I have been trying to get the perfect recipe to make airy and light Eggless Chocolate Sponge Cake. So far, I have been using premix to make the cake but now it isn't available anymore and hence I want to make it on my own. Following are the recipes:

*Premix Cake (DREAM CAKE) recipe:*
270 gms cake mix
80 ml Oil
200 ml water

*My Cake recipe:*
1.5 cups all purpose flour
3 tbsp cocoa powder
1 cup sugar
1/4 cup oil
1 tsp baking soda
1 tbsp lemon juice
1 cup water
1/4 tsp salt
1/2 tsp vanilla

*Few other details:*
For both cakes (DREAM & MY CAKES), I have used convection mode in oven and baked both of them at 180 degrees for 30 minutes using the same size pan and used exactly same quantity of batter for both cakes. The only difference in both cases is the recipe.

*Results:*

*DREAM CAKE:*
- Cake is very spongy, airy and light.
- Cake leaves the sides of pan after 30 minutes of baking.
- Perfect taste and dry texture.
- Height of DREAM CAKE more than height of MY CAKE.
- Doesnt stick at all.

*MY CAKE:*
- Cake is not very spongy or airy. It is heavy.
- Cake doesn't leave the side of pan after 30 minutes of baking.
- Very sticky.
- Height of MY CAKE less than height of DREAM CAKE.
- To increase the height or incorporate air, if I use excess baking soda, volume increases, but taste turns soapy.







I can't use eggs because most of us at our home are allergic to eggs. If you can let me know, what change can I make in my recipe to make it more airy, more light and less sticky, I would be eternally grateful to you.

Thank you in advance.


----------



## Pat Pat (Sep 26, 2017)

Being allergic to the greatest and most versatile food item must really suck 

Cake premixes usually contain emulsifiers that helps with the structure of the cake. However, I have never seen one that is eggless like you mentioned though.


----------



## mannslove (Jul 26, 2018)

Yes, I have been using eggless premix so far. But I will try using other emulsifiers or egg-substitute.

Thanks a lot!


----------



## chrislehrer (Oct 9, 2008)

Do the batches vary significantly? I find myself wondering if the lemon juice is giving you unstable acid to react with the baking soda. I found a very similar recipe to yours (https://bakealish.com/eggless-chocolate-sponge-cake/), and the author uses just a tiny bit more baking soda but also white vinegar instead of lemon juice.

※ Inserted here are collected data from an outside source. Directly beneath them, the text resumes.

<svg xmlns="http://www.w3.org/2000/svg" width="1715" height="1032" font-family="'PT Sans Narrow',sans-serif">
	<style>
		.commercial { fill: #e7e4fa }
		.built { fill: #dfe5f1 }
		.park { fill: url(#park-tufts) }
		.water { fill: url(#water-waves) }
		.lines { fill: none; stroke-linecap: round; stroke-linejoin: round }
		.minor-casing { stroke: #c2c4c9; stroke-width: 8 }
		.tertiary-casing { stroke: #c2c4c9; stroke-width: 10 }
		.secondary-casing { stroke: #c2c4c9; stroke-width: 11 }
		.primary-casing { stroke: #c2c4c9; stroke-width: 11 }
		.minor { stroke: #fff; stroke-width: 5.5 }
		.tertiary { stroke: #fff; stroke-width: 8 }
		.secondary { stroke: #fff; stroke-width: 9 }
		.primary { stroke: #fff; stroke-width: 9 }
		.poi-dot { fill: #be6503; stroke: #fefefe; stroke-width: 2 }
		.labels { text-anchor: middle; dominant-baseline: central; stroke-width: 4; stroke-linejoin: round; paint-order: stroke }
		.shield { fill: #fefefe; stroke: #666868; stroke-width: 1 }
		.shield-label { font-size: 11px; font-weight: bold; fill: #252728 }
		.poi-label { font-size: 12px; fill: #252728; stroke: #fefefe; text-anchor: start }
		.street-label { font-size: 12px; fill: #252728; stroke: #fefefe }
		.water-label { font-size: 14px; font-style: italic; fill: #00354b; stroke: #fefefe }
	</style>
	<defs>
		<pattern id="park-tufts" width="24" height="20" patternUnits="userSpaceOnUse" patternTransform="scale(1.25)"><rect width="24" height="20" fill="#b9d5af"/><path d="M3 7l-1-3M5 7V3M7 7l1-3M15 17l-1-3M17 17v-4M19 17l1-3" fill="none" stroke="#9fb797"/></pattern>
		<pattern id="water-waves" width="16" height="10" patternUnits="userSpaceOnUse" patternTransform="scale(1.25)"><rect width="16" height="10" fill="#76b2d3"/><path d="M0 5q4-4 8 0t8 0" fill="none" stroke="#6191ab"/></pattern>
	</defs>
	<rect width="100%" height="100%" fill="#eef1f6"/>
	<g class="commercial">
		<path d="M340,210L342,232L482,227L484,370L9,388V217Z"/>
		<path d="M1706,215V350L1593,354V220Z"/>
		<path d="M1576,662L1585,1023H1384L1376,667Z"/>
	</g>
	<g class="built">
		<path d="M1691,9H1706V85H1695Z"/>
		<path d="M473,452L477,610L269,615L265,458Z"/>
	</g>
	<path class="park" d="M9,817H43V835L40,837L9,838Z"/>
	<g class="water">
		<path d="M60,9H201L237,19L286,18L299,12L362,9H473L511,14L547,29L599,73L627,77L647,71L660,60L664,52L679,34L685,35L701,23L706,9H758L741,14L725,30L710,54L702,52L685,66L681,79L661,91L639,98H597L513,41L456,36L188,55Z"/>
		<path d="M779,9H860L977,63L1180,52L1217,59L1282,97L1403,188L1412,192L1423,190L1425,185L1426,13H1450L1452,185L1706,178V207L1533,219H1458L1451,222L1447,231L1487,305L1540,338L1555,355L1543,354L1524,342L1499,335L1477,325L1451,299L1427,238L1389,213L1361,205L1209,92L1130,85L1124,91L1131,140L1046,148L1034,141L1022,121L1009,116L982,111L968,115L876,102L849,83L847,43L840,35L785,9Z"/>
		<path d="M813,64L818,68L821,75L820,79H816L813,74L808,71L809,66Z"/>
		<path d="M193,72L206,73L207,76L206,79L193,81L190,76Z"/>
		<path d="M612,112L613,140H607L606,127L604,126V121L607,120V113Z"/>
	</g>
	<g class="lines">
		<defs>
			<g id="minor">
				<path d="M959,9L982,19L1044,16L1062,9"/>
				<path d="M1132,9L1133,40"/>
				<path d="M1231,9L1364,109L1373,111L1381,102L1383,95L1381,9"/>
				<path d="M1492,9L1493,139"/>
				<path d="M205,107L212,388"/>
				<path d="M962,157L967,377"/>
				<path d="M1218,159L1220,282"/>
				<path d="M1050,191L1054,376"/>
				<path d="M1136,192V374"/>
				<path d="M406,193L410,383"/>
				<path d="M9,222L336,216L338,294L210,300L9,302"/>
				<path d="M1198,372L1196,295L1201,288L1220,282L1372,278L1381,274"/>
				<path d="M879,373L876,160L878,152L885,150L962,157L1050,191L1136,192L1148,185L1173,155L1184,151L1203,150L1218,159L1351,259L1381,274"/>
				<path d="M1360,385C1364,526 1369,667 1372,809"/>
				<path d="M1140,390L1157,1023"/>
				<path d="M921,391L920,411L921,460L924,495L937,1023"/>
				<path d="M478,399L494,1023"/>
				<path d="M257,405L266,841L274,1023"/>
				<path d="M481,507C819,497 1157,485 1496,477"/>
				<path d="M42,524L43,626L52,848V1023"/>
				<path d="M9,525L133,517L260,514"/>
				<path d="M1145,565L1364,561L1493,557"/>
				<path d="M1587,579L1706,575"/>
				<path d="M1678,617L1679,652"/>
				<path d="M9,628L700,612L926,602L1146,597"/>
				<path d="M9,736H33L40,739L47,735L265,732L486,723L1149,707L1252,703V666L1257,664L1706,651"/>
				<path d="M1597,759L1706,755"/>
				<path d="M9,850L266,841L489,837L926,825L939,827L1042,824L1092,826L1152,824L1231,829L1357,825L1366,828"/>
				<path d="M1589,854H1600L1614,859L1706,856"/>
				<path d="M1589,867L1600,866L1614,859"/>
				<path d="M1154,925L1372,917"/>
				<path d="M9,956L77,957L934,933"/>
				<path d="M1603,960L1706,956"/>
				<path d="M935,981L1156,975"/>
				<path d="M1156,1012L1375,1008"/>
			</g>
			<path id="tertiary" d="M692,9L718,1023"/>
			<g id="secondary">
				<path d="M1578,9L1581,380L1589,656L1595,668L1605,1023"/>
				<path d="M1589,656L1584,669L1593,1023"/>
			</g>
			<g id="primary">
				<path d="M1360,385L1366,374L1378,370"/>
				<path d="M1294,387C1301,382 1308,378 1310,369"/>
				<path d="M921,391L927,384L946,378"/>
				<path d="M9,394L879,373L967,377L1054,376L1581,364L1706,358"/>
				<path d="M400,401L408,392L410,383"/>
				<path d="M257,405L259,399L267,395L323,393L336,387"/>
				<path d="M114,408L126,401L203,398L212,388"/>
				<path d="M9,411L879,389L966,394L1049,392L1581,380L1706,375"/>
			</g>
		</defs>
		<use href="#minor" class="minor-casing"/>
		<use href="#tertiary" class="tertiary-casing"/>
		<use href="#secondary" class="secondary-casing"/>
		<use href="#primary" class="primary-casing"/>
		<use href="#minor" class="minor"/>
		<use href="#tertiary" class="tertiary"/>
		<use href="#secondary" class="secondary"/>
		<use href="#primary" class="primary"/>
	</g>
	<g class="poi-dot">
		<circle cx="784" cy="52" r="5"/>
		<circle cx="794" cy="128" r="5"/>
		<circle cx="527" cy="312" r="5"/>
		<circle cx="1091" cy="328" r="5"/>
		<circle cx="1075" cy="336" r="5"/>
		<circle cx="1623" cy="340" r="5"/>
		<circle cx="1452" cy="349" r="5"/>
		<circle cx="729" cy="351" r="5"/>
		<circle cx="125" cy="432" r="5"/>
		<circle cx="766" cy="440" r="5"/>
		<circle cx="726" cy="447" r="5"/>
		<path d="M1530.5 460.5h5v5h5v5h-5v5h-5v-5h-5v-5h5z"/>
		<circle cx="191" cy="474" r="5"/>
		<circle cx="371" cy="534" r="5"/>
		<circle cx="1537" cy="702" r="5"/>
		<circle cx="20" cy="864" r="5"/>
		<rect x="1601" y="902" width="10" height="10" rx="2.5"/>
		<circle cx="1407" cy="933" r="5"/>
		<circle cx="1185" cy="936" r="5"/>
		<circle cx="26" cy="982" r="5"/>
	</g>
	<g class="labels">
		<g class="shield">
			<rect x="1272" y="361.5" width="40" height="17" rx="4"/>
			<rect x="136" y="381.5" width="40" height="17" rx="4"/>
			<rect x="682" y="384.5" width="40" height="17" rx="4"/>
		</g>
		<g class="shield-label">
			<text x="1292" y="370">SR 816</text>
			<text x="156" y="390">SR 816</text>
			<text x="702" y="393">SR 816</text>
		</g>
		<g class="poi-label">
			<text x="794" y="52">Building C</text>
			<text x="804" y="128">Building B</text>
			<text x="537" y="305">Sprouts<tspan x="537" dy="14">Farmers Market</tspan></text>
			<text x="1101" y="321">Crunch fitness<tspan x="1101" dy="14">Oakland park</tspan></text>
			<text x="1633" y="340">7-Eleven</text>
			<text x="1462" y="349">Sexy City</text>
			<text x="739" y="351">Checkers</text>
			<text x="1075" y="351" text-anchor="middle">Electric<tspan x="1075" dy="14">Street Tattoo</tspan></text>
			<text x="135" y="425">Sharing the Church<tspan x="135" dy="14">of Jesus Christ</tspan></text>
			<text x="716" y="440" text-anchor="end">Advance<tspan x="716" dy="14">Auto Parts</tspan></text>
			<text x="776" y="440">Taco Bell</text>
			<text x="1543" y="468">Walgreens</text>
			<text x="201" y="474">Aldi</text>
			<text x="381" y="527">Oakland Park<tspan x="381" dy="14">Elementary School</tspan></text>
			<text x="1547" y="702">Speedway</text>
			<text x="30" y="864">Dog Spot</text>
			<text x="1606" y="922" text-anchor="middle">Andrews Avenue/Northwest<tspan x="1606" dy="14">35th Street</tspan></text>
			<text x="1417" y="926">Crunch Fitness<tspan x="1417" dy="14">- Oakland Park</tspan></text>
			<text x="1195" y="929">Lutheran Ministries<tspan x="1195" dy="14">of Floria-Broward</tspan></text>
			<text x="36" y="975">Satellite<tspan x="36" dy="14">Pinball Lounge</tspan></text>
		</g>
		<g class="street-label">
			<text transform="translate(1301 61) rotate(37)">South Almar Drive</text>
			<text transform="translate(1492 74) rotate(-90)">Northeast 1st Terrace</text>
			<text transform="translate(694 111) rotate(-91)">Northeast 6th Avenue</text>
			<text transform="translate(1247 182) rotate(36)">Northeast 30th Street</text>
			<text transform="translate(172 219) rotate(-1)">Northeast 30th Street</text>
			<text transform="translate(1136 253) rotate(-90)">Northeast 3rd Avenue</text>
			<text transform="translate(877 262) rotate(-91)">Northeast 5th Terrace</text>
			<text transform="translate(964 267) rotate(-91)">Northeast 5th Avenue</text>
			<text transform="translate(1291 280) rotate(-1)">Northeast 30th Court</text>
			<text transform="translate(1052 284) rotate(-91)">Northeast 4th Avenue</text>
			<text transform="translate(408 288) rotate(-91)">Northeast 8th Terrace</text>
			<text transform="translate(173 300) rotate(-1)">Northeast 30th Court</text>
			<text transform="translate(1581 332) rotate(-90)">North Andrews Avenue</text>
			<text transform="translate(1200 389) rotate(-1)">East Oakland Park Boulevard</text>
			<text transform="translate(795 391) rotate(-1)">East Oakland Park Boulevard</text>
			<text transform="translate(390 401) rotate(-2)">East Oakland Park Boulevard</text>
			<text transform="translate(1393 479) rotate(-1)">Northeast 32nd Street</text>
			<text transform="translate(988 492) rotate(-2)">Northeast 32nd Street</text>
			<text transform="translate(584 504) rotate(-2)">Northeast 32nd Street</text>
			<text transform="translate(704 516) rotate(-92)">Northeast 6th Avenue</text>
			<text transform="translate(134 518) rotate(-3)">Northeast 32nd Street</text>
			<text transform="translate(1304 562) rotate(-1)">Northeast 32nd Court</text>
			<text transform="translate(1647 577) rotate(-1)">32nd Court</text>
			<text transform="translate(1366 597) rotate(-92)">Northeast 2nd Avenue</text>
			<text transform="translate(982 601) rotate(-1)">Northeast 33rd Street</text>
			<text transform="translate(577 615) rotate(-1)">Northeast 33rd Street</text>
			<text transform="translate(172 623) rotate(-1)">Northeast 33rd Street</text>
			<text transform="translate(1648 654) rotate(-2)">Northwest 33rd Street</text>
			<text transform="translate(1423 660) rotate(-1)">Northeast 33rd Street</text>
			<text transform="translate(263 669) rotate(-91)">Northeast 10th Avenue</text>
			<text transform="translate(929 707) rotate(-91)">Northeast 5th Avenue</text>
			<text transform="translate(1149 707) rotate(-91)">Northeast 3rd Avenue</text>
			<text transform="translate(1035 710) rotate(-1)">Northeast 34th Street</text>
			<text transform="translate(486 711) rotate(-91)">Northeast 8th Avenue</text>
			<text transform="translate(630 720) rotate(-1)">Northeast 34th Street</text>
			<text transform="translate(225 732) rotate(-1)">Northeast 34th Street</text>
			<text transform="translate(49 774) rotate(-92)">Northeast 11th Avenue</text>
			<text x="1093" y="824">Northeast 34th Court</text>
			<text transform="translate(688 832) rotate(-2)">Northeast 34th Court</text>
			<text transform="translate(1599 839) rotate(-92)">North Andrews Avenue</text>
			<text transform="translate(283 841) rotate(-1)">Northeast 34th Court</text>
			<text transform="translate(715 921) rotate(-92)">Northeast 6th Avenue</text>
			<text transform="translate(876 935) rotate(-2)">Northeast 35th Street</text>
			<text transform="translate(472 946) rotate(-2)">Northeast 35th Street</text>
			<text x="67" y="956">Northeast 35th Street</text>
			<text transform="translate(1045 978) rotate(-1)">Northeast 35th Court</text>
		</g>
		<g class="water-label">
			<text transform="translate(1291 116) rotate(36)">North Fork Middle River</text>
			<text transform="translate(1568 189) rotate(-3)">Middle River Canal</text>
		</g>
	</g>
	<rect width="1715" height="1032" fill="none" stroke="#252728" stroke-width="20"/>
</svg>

That article also suggests that the experts on this should be Indian bakers, though I confess I'm not entirely clear on why eggless baking is so important to them.

Good luck!


----------



## chefwriter (Oct 31, 2012)

If you still have a box of the cake mix, read the ingredients and see if you can obtain any or all of them.


----------



## mannslove (Jul 26, 2018)

Hi,

Thanks a lot for your advice. Helped me a lot.


----------